-------- Excerpted passage

Michael Walker was forced to run the ball when injury sidelined a teammate.

Now, the Wildcats have found room in their backfield for both of them.

The senior rushing duo will combine to form a two-prong rushing attack and help lead Central City, which is looking for its first winning season and playoff appearance since 2008. The Wildcats open the season Thursday, hosting Lone Tree at 7 p.m.

“The two get along great,” Central City Coach Matt Miers said. “They complement each other well.

“Wade runs angry. He’s a very powerful runner. He’s gotten faster. ... Michael is faster. He is quicker to the hole.”

McKinney has been a mainstay in the Wildcats lineup since his freshman year. He ranked among leaders in rushes and tackles his first season. McKinney has been the team’s leading rusher each of the last two seasons, including 763 yards and 10 touchdowns a year ago.

The 6-foot-1, 185-pounder said he is more of a battering ram.

“I’m pretty much a body blows guy,” McKinney said. “They give me the ball and run just straight ahead.”

Interestingly, Walker is bigger at 6-3 and 200 pounds. He adds a little more speed, starting last season at tight end.

An assistant encouraged Miers to give Walker a chance, so he transitioned to running back at midseason when McKinney suffered a broken hand. He rushed for 445 yards and four TDs.

----------------
-------- Rows

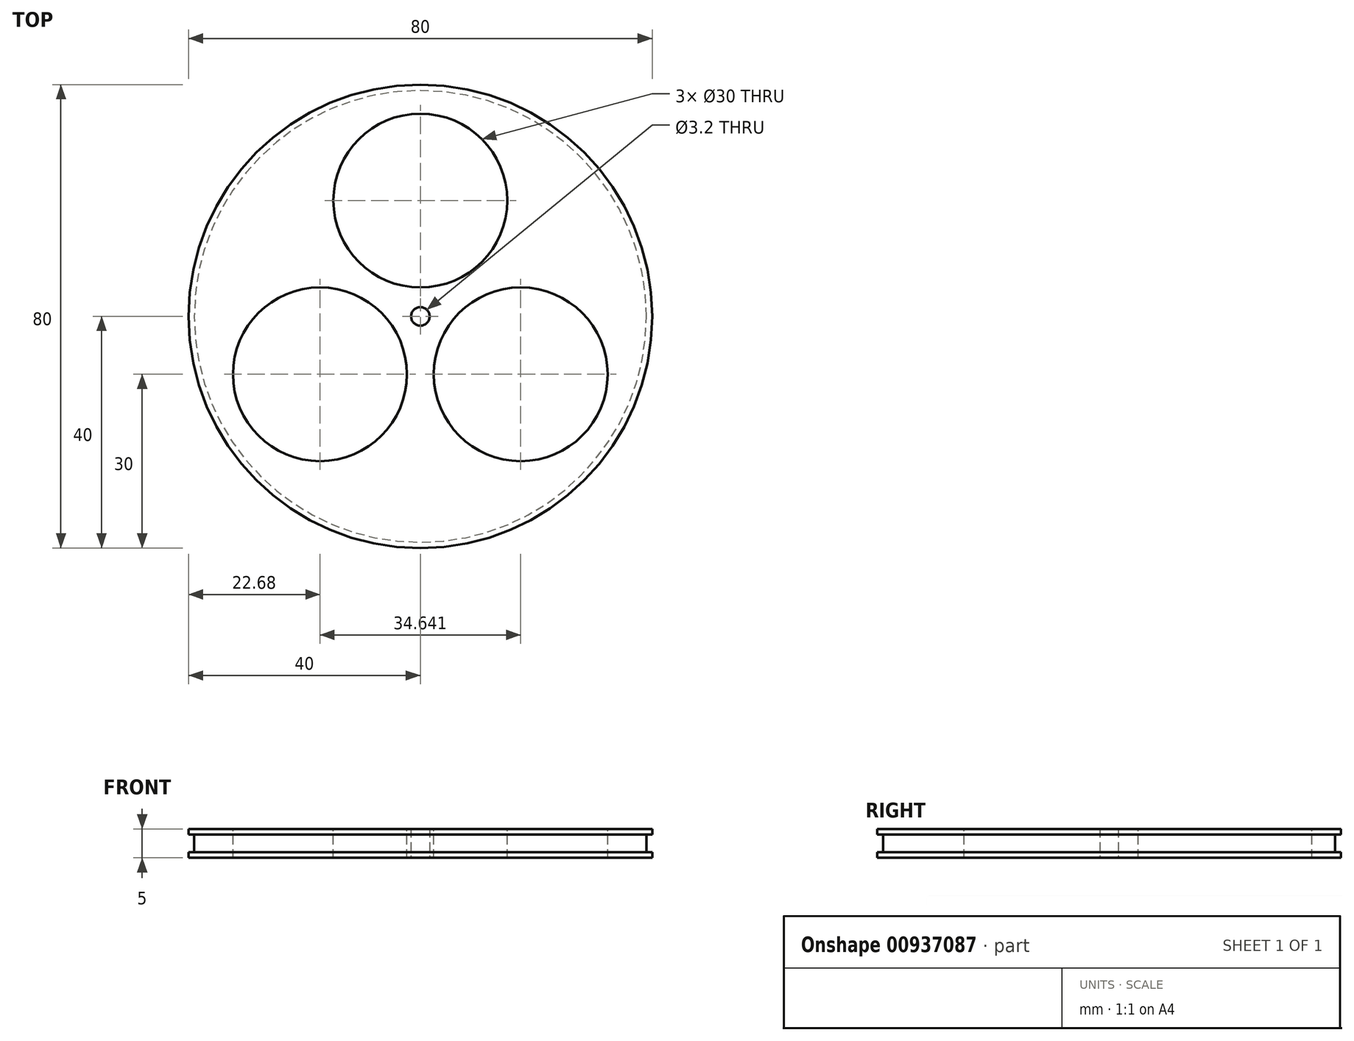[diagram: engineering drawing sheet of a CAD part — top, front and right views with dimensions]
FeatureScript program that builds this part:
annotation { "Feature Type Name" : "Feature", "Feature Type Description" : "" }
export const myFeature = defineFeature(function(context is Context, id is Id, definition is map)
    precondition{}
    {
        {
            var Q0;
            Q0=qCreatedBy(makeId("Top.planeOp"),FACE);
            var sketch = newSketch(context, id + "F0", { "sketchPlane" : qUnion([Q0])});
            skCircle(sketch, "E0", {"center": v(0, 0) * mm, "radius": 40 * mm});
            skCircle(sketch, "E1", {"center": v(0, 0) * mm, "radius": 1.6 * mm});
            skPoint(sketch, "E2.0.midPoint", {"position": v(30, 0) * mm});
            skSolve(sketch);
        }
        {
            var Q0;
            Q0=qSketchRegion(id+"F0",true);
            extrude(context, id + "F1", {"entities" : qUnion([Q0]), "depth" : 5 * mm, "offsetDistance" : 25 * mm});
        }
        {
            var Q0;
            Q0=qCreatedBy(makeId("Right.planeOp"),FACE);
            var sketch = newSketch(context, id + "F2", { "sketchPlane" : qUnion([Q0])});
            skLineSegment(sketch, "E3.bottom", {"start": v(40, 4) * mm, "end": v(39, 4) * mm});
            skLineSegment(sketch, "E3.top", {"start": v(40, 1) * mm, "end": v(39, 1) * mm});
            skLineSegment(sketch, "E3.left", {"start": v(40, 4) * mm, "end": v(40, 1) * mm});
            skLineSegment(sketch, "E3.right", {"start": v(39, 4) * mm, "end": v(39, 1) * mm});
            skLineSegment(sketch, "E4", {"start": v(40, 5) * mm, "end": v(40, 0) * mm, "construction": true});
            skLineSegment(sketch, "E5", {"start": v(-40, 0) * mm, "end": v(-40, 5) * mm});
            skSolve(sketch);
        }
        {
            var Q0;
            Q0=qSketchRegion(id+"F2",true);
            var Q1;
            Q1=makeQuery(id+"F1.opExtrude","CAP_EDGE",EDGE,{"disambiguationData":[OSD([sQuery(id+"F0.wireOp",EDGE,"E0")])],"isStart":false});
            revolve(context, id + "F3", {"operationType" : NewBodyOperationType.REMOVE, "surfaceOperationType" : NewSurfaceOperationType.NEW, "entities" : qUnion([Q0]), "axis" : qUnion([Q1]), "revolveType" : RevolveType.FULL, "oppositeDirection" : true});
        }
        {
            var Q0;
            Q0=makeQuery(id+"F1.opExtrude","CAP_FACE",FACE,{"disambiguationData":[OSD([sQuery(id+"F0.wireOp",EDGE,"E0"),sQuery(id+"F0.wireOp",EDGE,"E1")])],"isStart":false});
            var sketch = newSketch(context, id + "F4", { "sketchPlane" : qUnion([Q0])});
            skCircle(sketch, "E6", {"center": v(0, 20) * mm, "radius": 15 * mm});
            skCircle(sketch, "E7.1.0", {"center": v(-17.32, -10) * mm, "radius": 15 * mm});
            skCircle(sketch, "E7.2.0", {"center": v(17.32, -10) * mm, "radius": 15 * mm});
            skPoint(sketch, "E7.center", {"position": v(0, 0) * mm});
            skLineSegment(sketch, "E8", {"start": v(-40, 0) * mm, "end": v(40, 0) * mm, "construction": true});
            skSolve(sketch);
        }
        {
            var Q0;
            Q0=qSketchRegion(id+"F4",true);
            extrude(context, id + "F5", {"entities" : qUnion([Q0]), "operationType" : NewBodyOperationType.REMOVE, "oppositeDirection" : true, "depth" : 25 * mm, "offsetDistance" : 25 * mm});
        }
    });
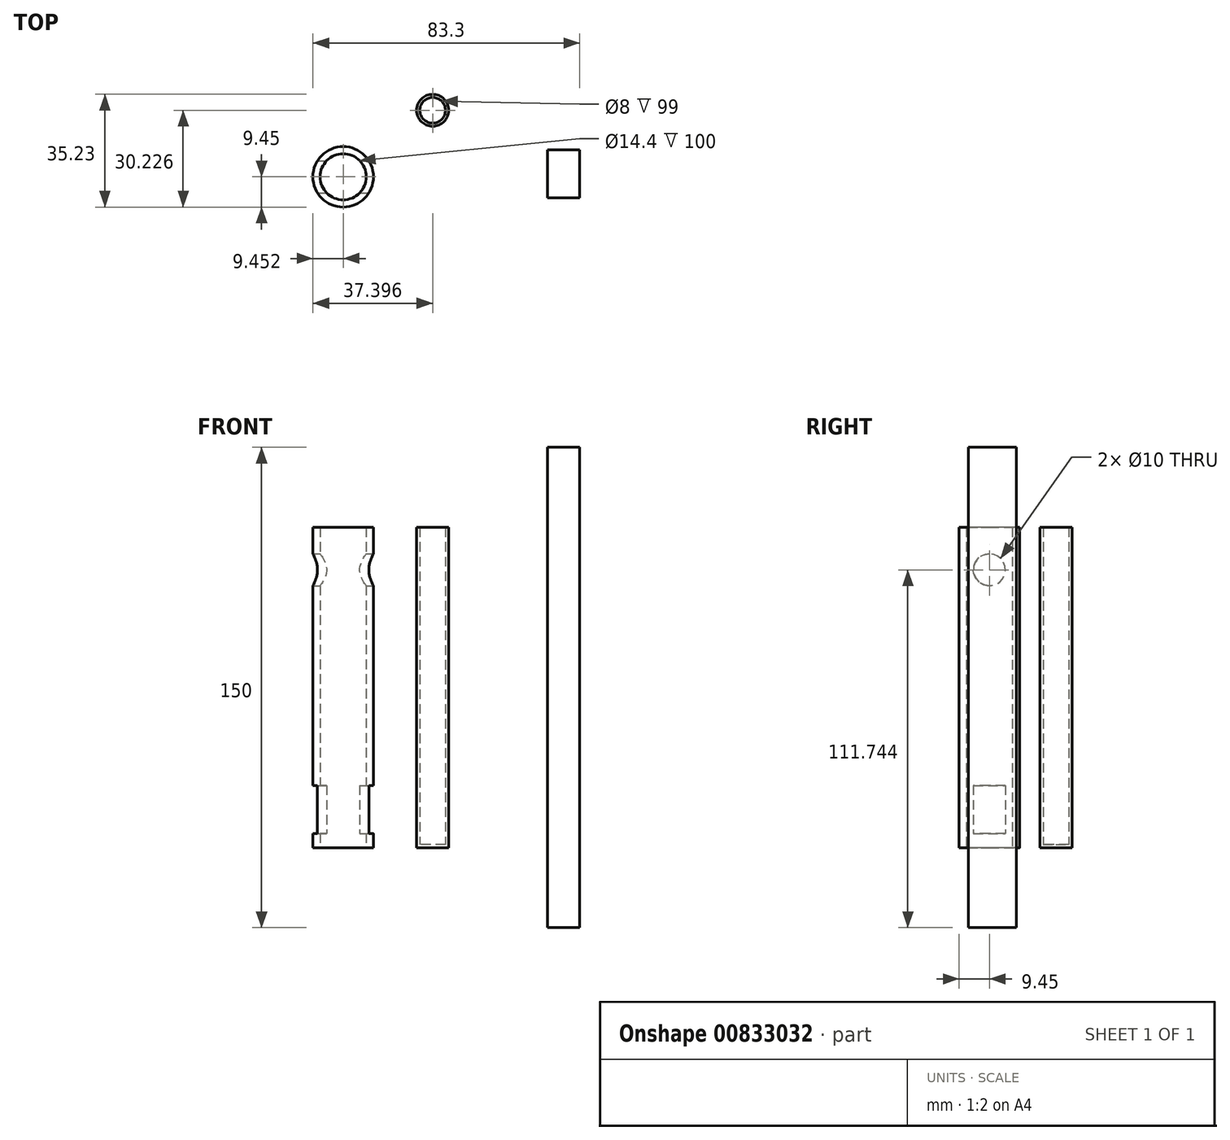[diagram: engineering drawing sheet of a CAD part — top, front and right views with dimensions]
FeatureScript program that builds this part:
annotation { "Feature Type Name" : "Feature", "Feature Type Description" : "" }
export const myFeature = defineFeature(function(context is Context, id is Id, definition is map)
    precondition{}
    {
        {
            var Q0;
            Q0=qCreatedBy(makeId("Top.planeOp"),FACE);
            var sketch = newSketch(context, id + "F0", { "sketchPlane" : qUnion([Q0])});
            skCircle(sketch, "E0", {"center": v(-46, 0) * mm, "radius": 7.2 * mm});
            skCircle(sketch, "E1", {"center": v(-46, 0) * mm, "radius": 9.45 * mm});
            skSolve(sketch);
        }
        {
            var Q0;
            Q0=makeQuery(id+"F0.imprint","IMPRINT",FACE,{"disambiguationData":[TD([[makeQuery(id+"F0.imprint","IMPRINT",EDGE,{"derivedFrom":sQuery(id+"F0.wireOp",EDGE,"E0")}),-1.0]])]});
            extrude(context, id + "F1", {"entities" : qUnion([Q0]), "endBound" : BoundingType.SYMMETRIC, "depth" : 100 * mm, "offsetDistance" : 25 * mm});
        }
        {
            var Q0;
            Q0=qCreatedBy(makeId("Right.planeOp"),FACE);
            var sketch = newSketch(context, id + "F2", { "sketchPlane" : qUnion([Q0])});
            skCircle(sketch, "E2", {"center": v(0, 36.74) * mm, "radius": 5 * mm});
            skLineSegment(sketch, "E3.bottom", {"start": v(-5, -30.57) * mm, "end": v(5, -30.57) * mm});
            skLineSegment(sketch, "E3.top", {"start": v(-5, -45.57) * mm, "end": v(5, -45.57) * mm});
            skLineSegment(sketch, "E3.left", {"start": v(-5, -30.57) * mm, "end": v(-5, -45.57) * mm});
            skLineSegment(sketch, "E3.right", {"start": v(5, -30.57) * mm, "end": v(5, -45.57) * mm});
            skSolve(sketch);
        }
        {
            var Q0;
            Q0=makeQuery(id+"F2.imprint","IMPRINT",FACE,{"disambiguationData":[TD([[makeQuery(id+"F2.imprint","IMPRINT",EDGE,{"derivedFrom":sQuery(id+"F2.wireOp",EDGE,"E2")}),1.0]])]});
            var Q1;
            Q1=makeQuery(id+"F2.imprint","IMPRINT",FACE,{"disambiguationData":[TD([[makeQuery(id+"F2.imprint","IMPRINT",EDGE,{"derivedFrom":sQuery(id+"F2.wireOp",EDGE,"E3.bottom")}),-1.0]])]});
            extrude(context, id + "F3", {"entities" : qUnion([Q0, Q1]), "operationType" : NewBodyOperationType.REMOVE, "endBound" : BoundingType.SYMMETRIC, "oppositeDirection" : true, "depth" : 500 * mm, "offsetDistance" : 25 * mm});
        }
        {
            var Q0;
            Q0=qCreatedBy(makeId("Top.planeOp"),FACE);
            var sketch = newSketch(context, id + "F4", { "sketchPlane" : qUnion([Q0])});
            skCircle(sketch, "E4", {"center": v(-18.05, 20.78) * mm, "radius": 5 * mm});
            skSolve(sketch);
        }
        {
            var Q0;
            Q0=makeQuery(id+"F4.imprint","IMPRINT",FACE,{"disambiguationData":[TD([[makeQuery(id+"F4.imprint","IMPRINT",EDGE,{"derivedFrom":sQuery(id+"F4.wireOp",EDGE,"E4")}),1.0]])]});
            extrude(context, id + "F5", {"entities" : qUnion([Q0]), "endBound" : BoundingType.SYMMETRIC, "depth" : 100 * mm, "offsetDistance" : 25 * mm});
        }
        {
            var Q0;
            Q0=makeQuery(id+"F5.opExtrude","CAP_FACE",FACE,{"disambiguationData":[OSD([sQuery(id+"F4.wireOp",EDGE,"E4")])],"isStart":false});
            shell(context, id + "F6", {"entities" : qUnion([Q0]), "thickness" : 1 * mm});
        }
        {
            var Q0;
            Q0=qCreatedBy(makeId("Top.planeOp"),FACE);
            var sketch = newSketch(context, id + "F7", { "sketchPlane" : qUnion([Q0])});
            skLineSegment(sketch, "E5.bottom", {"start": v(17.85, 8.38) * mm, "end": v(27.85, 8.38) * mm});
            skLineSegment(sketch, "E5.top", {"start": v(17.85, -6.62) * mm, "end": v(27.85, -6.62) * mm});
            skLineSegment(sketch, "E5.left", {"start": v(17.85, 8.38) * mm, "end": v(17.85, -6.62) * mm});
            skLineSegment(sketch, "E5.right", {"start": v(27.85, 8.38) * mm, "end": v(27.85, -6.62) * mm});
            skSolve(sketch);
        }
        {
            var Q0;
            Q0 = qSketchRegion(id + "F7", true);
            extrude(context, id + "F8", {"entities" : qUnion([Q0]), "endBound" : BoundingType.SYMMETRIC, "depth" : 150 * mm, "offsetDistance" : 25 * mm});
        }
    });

----------------

• [Set tasks]
[1] In the football article, which team does Central City host in its season opener?
[2] Transcribe the part of the football article that opens with the words containing "McKinney has been a" and closes with "a battering ram.".
[3] Finish out the next part of the article on the Central City Wildcats' two senior running backs, starting after its final sentence.
This listing is unrelated to the football article.

• [Answers to the tasks]
[1] Lone Tree

[2]
McKinney has been a mainstay in the Wildcats lineup since his freshman year. He ranked among leaders in rushes and tackles his first season. McKinney has been the team’s leading rusher each of the last two seasons, including 763 yards and 10 touchdowns a year ago.

The 6-foot-1, 185-pounder said he is more of a battering ram.

[3]
Walker had never carried the ball before but caught on quickly with some tutelage from coaches.

“It was interesting at first,” Walker said. “Turned out I really liked it. I really enjoyed it.”

McKinney has been a tailback, but will move to fullback. The switch makes room for Walker to step into the tailback spot. Both embraced the change and will share carries. Miers described them as “No. 1” and “No. 1-A.”

“I don’t have a problem with that at all,” McKinney said. “I think it’s better for the team.”

Walker shared similar sentiments.

“We want the best for everybody,” Walker said. “We can’t be selfish.”

The pair have the potential to cause problems for opposing defenses. You won’t be able to key on just one and could open up the passing game for quarterback Braxton Van Alst, who threw for 543 yards last year.

“We have the speed and the strength,” Walker said. “Our line is tremendous. With our quarterback, it comes together really nicely.

“Kyle Marsh has looked good at receiver. Those three guys are the biggest playmakers we have.”

Two capable running backs is a luxury but they lose effectiveness without linemen to block for them. The Wildcats are big with eight players measured at 6-0 or taller.

The offensive line averages a “healthy” 231 pounds, according to Miers. Cody Gray (6-0, 205), Wyatt Starry (5-8, 210), Nile Coghlan (6-1, 290), T.J. Ayers (6-0, 230) and Keegan Kula (5-11, 220) are expected to lead the way in the trenches.

“For a school our size, that’s a good line,” Miers said. “They move pretty well, too.”

Central City has endured some rough seasons and has won three games each of the last two seasons. The Wildcats are dominated by upperclassmen and a deeper roster, coming in at 23 players. Tight end/defensive end Cody Gray and wideout/defensive back Trey Holub join McKinney and Walker as all-district returners.

The Wildcats have lifted harder in the offseason and hope it helps them accomplish some lofty goals. One being a playoff berth.

“We’ve been getting better and better every year,” McKinney said. “We’re ready.”